━━━━━ DOCUMENT EXCERPT ━━━━━
The music of Michael Tilson Thomas opened the most recent Philadelphia Orchestra subscription concert, but the man himself was not to be found in Marian Anderson Hall. The 80-year-old conductor-composer has kept a remarkably full calendar despite receiving treatment for brain cancer over the past four years. Two weeks ago, Tilson Thomas announced a recurrence of the disease and set his final concerts for next month, while withdrawing from several other planned engagements. Osmo Vӓnskӓ gamely stepped in to replace him on short notice, and he kept the program intact, including Tilson Thomas’s 1998 Agnegram. It proved a fitting tribute and a strong reminder that MTT’s gifts lie beyond just the podium.

Tilson Thomas conceived the robust and energetic Agnegram as a ninetieth-birthday present for Agnes Albert, a longtime supporter of the San Francisco Symphony, where he served as music director for 25 years. I never met Mrs Albert, but I have the measure of MTT, and he seems to have crammed all of his prodigious and varied musical interests into this seven-minute miniature concerto for orchestra. The writing includes Ivesian quotations of popular music, glorious fanfares, references to the Great American Songbook and Broadway melodies – all while embedding the name “Agnes” in the music. (The German notation system helps here.) Vӓnskӓ unleashed a musical torrent of snappy percussion, jazz-inflected brass and colorful woodwind playing. Violist Choong-Jin Chang memorably dispatched a hazy violin solo that lingered above the fray, despite the bombastic competition surrounding it. Let’s hope that Tilson Thomas’s music remains in the Philadelphia repertoire for years to come.
━━━━━ DATA FOR REVIEW ━━━━━
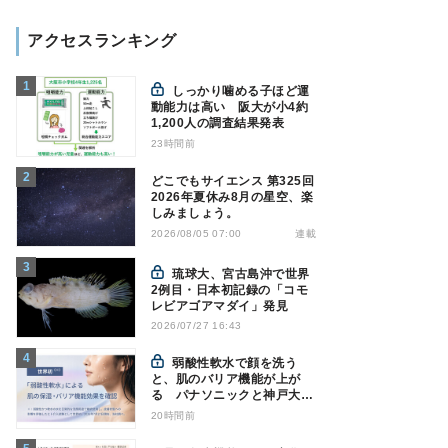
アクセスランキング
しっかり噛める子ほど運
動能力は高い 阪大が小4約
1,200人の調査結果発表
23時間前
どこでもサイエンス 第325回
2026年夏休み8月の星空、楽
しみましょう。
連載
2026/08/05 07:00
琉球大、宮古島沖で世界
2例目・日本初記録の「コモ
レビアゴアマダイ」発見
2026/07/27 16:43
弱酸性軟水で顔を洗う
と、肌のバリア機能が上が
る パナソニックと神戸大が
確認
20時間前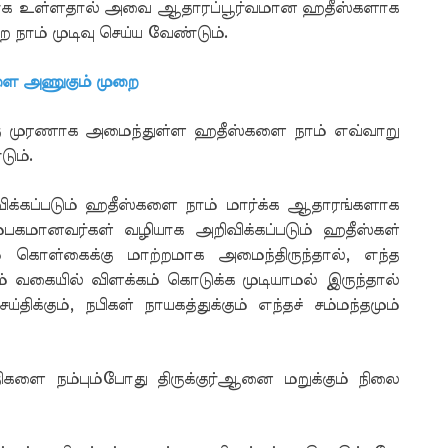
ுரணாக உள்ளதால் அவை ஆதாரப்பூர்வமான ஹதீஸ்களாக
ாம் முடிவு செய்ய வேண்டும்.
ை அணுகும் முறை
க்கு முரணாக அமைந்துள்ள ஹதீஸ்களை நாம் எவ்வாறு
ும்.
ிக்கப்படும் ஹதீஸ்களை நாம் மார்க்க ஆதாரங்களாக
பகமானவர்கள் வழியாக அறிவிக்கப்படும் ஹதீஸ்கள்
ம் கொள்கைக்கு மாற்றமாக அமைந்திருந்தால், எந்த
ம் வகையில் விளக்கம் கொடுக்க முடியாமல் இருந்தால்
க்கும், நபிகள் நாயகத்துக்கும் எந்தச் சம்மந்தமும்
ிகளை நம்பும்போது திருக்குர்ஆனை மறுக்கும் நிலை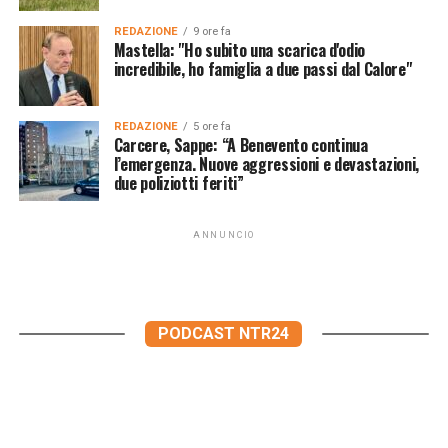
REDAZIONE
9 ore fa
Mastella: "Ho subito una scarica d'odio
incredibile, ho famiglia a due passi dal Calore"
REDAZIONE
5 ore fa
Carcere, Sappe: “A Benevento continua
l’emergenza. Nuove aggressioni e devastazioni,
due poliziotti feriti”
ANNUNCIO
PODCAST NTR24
━━━━━
EXERCISE DETAILS: Pick up the review of the Philadelphia Orchestra concert after its last sentence and continue it. The records aren't needed for this work.

ANSWER FOR THE TASK:
Maurice Ravel composed his Piano Concerto in D major for the Left Hand for Paul Wittgenstein, who lost his right arm in World War I. The work itself also feels influenced by conflict – both the personal struggle of adapting to disability and the global impact of combat warfare – with disquieted, militaristic writing for lower string and woodwind instruments, and a constant sense of battle as one hand attempts to do the work of two. Pierre-Laurent Aimard allowed his left hand to sail across the keyboard with dazzling dexterity, balancing muscularity in the cadenza with a delicate dreaminess elsewhere. He brought a lyrical gravity to lower passages and a traditional Ravelian shimmer to higher-lying clusters. Shepherded by Vӓnskӓ, Aimard engaged in great dialogues with individual orchestral players, including Ricardo Morales (clarinet), Elizabeth Starr Masoudnia (English horn), Daniel Matsukawa (bassoon) and Elizabeth Hainen (harp).
Next to the buoyant first half of the concert, the main course of Beethoven’s Symphony no. 3 in E flat major seemed slightly out of place. The Philadelphians know this music inside and out, and they offered a textbook reading of the score. Yet despite some intriguing interventions on Vӓnskӓ’s part, like launching attacca into the final movement, it often felt like they were traversing well-trod ground. The exception was the expertly shaped Marcia funebre, which neatly balanced the movement’s somber and celebratory moods.